Online discussions provide affordances for students to brainstorm ideas or work on project collaboratively, share their work, and reflect on the learning process. Different activities could be designed and implemented in online discussions to promote analytical and critical thinking. Start with a question or a prompt from the readings, the News or a video and ask students to post an original thought and a response to at least one other classmate’s comment.
- Online discussion rubric by Dr. Susan Wegmann, Professor of Education and the Director of Program Development and Special Programs at the Baptist College of Florida
- Online discussion participation rubric by Dr. Kelvin Thompson
- Designing and Orchestrating Online Discussions by David Baker (2011)
- The methods and means to grading student participation in online discussions
- Online discussion forum grading rubric
- Sample discussion board rubric LDT
Online oral assessments, like face-to-face oral assessments, are used to evaluate student learning through spoken language. These include individual interviews, group discussions, stand-alone exams as well as complementary or supplementary exams related to a written assessment.
What to consider
- Oral assessments that are clearly aligned with learning outcomes can support and evaluate higher-order thinking such as application of theory and problem-solving.
- They can also be used in conjunction with written assessments such as multiple choice tests on basic knowledge and understanding. Example: Midterm Part A - multiple choice test on basic facts and Midterm Part B - oral exam on theoretical understanding and application.
- Instructors and TAs are encouraged to use a rubric and jointly assess responses to ensure greater transparency and consistency. Ensure students are familiar with the rubric prior to the assessment.
- Carefully consider possible equity concerns for those with unreliable internet access, anxiety disorders, language considerations, hearing challenges, etc.
- Create an exam script to ensure that all students are given the same instructions and prompts.

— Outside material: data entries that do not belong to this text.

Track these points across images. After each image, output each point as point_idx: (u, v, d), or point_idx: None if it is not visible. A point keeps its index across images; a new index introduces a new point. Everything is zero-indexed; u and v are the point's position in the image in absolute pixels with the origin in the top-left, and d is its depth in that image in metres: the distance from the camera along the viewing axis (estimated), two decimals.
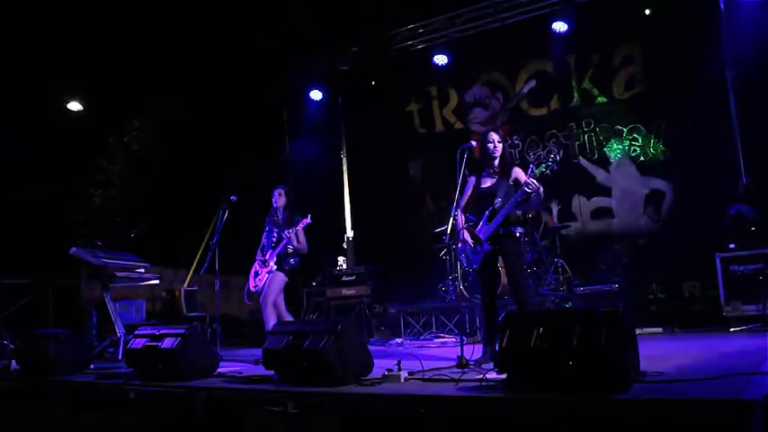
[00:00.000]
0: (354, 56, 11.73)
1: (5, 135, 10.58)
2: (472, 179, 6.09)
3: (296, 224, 7.26)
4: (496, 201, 5.81)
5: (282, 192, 7.50)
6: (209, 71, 11.58)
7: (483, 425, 3.67)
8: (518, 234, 5.86)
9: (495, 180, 5.94)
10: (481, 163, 6.08)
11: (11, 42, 10.58)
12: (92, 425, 5.49)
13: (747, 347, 5.46)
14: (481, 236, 5.83)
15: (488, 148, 5.94)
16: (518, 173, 5.92)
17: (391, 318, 9.99)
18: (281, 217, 7.48)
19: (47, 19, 10.65)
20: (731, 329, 7.22)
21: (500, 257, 5.94)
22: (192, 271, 11.03)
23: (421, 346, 8.15)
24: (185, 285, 10.71)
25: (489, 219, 5.81)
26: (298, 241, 7.33)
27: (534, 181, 5.61)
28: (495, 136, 5.95)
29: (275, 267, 7.30)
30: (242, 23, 11.34)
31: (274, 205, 7.51)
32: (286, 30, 11.58)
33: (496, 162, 5.98)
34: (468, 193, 6.10)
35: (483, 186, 5.99)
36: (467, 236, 5.94)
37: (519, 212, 5.97)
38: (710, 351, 5.62)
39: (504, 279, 6.58)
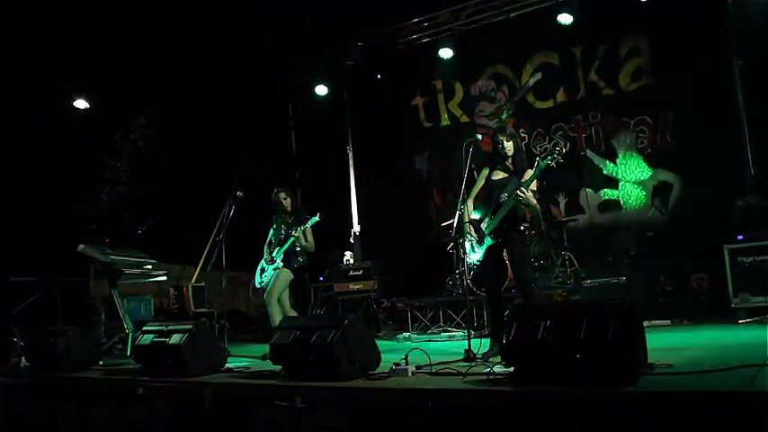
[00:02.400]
0: (359, 50, 11.72)
1: (13, 132, 10.61)
2: (484, 169, 6.05)
3: (304, 222, 7.26)
4: (503, 195, 5.79)
5: (286, 194, 7.49)
6: (214, 67, 11.58)
7: (490, 418, 3.66)
8: (522, 227, 5.85)
9: (507, 175, 5.91)
10: (493, 156, 6.04)
11: (18, 41, 10.60)
12: (101, 420, 5.51)
13: (756, 339, 5.43)
14: (486, 230, 5.82)
15: (498, 149, 5.92)
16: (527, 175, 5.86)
17: (398, 312, 9.99)
18: (288, 215, 7.47)
19: (53, 17, 10.66)
20: (739, 321, 7.18)
21: (506, 251, 5.92)
22: (199, 267, 11.04)
23: (428, 340, 8.15)
24: (192, 281, 10.73)
25: (494, 213, 5.80)
26: (306, 239, 7.31)
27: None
28: (502, 136, 5.92)
29: (282, 264, 7.30)
30: (247, 19, 11.33)
31: (283, 207, 7.49)
32: (291, 25, 11.56)
33: (509, 160, 5.94)
34: (479, 185, 6.06)
35: (494, 178, 5.95)
36: (471, 230, 5.92)
37: (524, 207, 5.93)
38: (719, 343, 5.61)
39: (510, 272, 6.56)
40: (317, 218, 7.27)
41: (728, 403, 3.06)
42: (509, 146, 5.90)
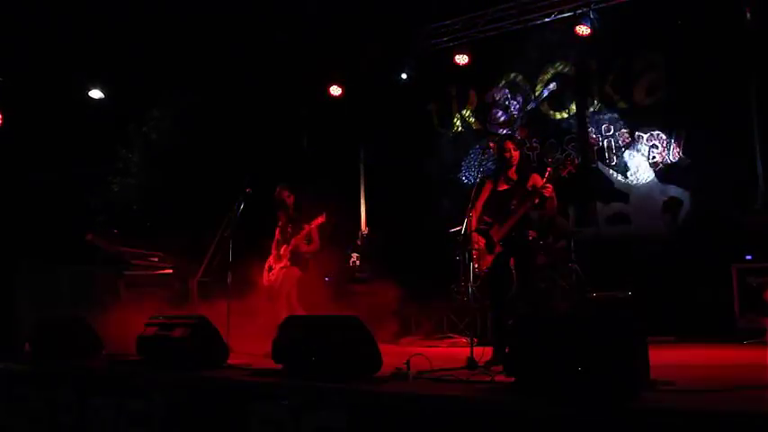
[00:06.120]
0: (374, 54, 11.71)
1: (27, 120, 10.67)
2: (489, 181, 6.08)
3: (310, 221, 7.27)
4: (512, 204, 5.79)
5: (290, 192, 7.51)
6: (228, 63, 11.61)
7: (489, 427, 3.65)
8: (531, 238, 5.84)
9: (511, 185, 5.93)
10: (498, 166, 6.06)
11: (35, 31, 10.67)
12: (101, 410, 5.52)
13: (760, 360, 5.40)
14: (494, 238, 5.82)
15: (505, 157, 5.93)
16: (536, 179, 5.89)
17: (402, 316, 9.97)
18: (293, 212, 7.49)
19: (70, 8, 10.72)
20: (744, 342, 7.14)
21: (512, 260, 5.92)
22: (205, 262, 11.06)
23: (431, 346, 8.14)
24: (199, 276, 10.73)
25: (503, 221, 5.80)
26: (311, 238, 7.33)
27: (550, 186, 5.59)
28: (510, 144, 5.94)
29: (289, 263, 7.31)
30: (262, 19, 11.36)
31: (286, 204, 7.51)
32: (306, 26, 11.58)
33: (513, 169, 5.96)
34: (485, 196, 6.09)
35: (499, 190, 5.98)
36: (479, 239, 5.93)
37: (534, 216, 5.94)
38: (723, 362, 5.58)
39: (515, 282, 6.55)
40: (323, 217, 7.29)
41: (731, 424, 3.04)
42: (516, 155, 5.93)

This information may also be sent out ahead of time so that students know what materials they may/may not have on hand: eg., pen and paper, notes, calculator, text, etc.
- To enhance academic integrity, you may want to have a question bank to randomize questions. You may also have students make a verbal statement of commitment to academic integrity, such as “I agree to abide by the University of Calgary’s commitment to honest and responsible scholarship by using only authorized materials during my exam. All answers are my own. I will keep exam questions confidential and not share with other students.”
- Plan technology details carefully: will each student have a different Zoom link or wait in the waiting room for their turn? Will all participants need to have cameras on? How will sound levels, etc. be tested?
- Also create contingency plans in case of technology or internet problems that may occur mid-assessment.